To Be in the World, Yes — Just Not Quite of It

'Here and Now,' by Dako Huang on Flickr

[Image: “Here and Now,” by Dako Huang. Found it on Flickr; used here under a Creative Commons license.]

From whiskey river (italicized passage):

I for one am resolved to mind or not mind only to the degree where my point of view is no larger than myself. I can thus have a great number of points of view, like fingers, and which I can treat as I treat the fingers of my hand, to hold my cup, to tap the table for me and fold themselves away when I do not wish to think. If I fold them away now, then I am sitting here, not because I am thinking. It is all indeed, I admit, rather horrible. But if I remain a person instead of becoming a point of view, I become a force and am brought into direct contact with horror, another force. As well set one plague of cats loose upon another and expect peace of it. As a force I have power, as a person virtue. All forces eventually commit suicide with their power, while virtue in a person merely gives him a small though constant pain from being continuously touched, looked at, mentally handled; a pain by which he learns to recognize himself. Poems, being more like persons, probably only squirm every time they are read and wrap themselves around more tightly. Pictures and pieces of music, being more like forces, are soon worn out by the power that holds themselves together. To me pictures and music are always like stories told backwards: or like this I read in the newspaper: ‘Up to the last she retained all her faculties and was able to sign cheques.’

(Laura Riding [source])

and:

A Path In The Woods from A New Name

I don’t trust the truth of memories
because what leaves us
departs forever
There’s only one current of this sacred river
but I still want to remain faithful
to my first astonishments
to recognize as wisdom the child’s wonder
and to carry in myself until the end a path
in the woods of my childhood
dappled with patches of sunlight
to search for it everywhere
in museums in the shade of churches
this path on which I ran unaware
a six-year old
toward my primary mysterious aloneness

(Anna Kamienska [source])

Not from whiskey river:

Samurai Song

When I had no roof I made
Audacity my roof. When I had
No supper my eyes dined.

When I had no eyes I listened.
When I had no ears I thought.
When I had no thought I waited.

When I had no father I made
Care my father. When I had
No mother I embraced order.

When I had no friend I made
Quiet my friend. When I had no
Enemy I opposed my body.

When I had no temple I made
My voice my temple. I have
No priest, my tongue is my choir.

When I have no means fortune
Is my means. When I have
Nothing, death will be my fortune.

Need is my tactic, detachment
Is my strategy. When I had
No lover I courted my sleep.

(Robert Pinsky [source])

…and:

What about this, from Emerson’s Journal: “The universe is a more amazing puzzle than ever, as you glance along this bewildering series of animated forms—the hazy butterflies, the carved shells, the birds, beasts, fishes, insects, snakes, and the upheaving principle of life everywhere so incipient, in the very rock aping organized forms. Not a form so grotesque, so savage, nor so beautiful but is an expression of some property inherent in man the observer—an occult relation between the very scorpions and man. I feel the centipede in me—cayman, carp, eagle, and fox. I am moved by strange sympathies.”

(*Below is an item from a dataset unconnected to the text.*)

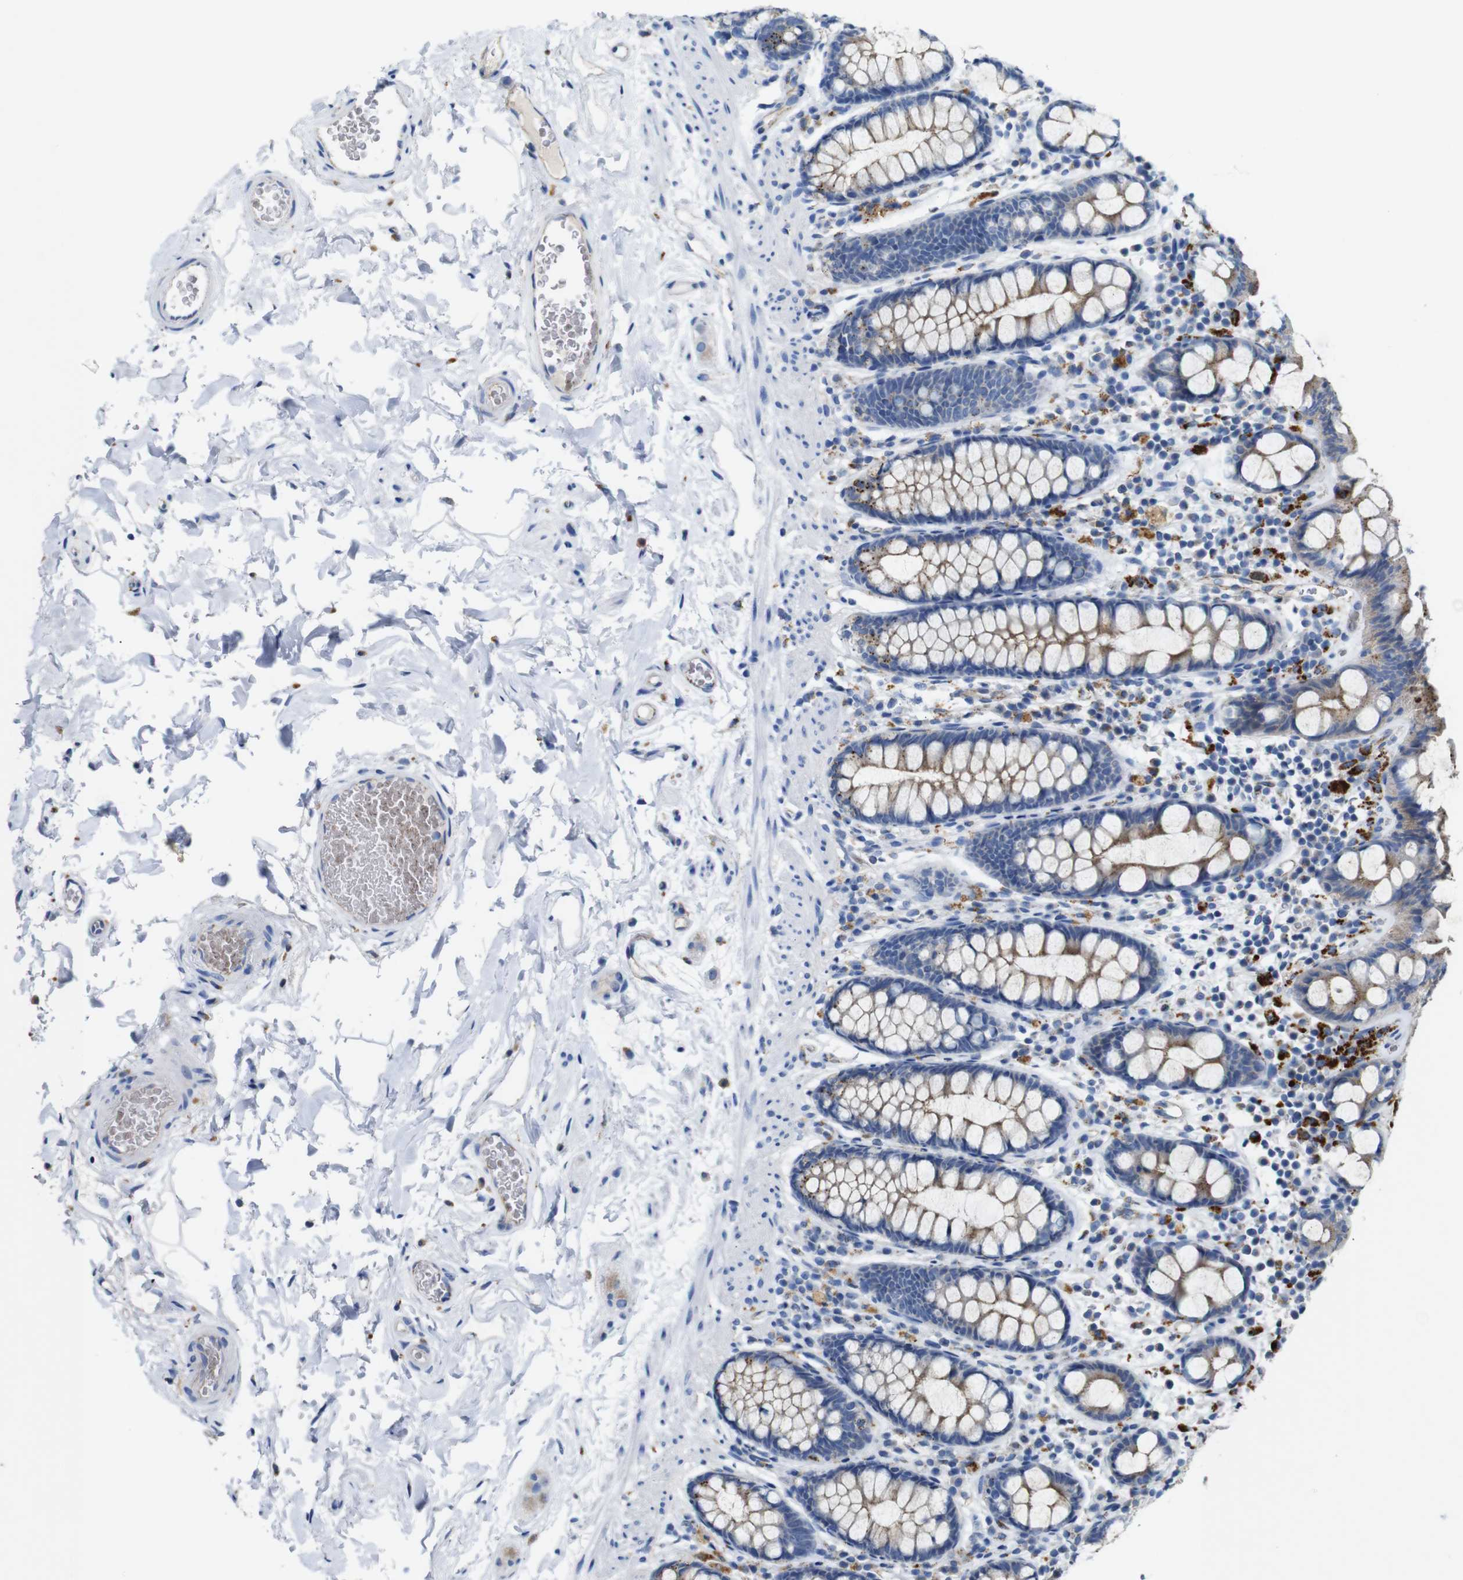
{"staining": {"intensity": "negative", "quantity": "none", "location": "none"}, "tissue": "colon", "cell_type": "Endothelial cells", "image_type": "normal", "snomed": [{"axis": "morphology", "description": "Normal tissue, NOS"}, {"axis": "topography", "description": "Colon"}], "caption": "DAB (3,3'-diaminobenzidine) immunohistochemical staining of benign colon exhibits no significant positivity in endothelial cells. (DAB (3,3'-diaminobenzidine) IHC visualized using brightfield microscopy, high magnification).", "gene": "NHLRC3", "patient": {"sex": "female", "age": 80}}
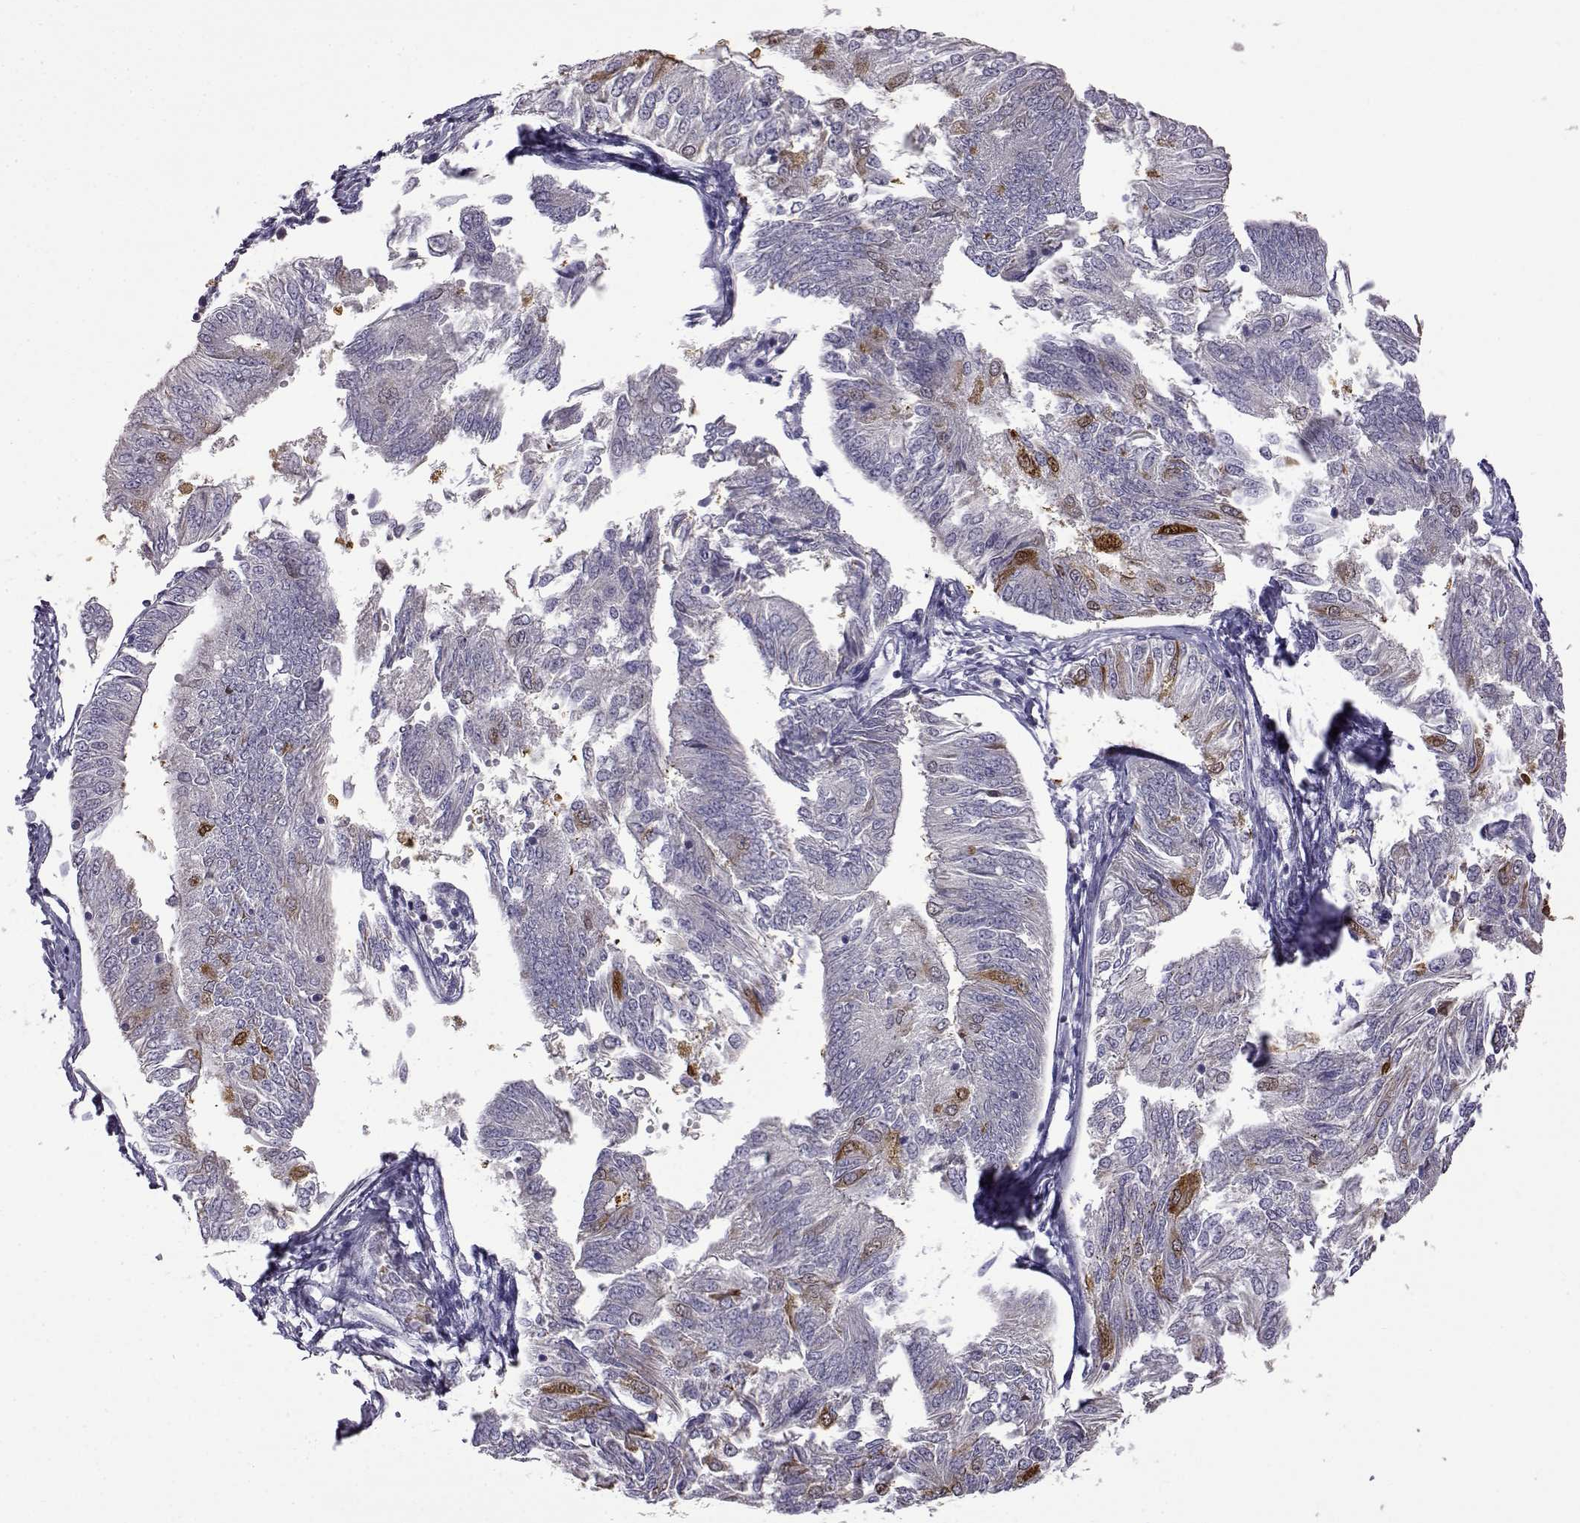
{"staining": {"intensity": "strong", "quantity": "<25%", "location": "cytoplasmic/membranous"}, "tissue": "endometrial cancer", "cell_type": "Tumor cells", "image_type": "cancer", "snomed": [{"axis": "morphology", "description": "Adenocarcinoma, NOS"}, {"axis": "topography", "description": "Endometrium"}], "caption": "Protein expression analysis of adenocarcinoma (endometrial) exhibits strong cytoplasmic/membranous positivity in about <25% of tumor cells.", "gene": "VGF", "patient": {"sex": "female", "age": 58}}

Strange, yes, this sympathy, clearing a space, preparing a ground for meetings to occur—but fragile, too. Terribly fragile. So why, why, I have been wondering, did my friend, standing at the shore one night this summer, watching the white breakers arc, curl and fall—why did she say, even as the chill spray hit our faces and we shivered in relief from the day’s heat, how could she say “it’s just like a movie”? And pull us from the evening damp, the woody, splintered boardwalk, sweet ache of leaning on the chest-high railing, rumble of the arcade fading, folding in and out of wind. Why break the hum and echo of the moment we were in? Why leave the moment just then forming, moment that would, some morning, some evening, return to her a quality of light or air or scene and displace the sadness she might be feeling?

(Lia Purpura [source])

…and:

I had a stick of CareFree gum, but it didn’t work. I felt pretty good while I was blowing that bubble, but as soon as the gum lost its flavor, I was back to pondering my mortality.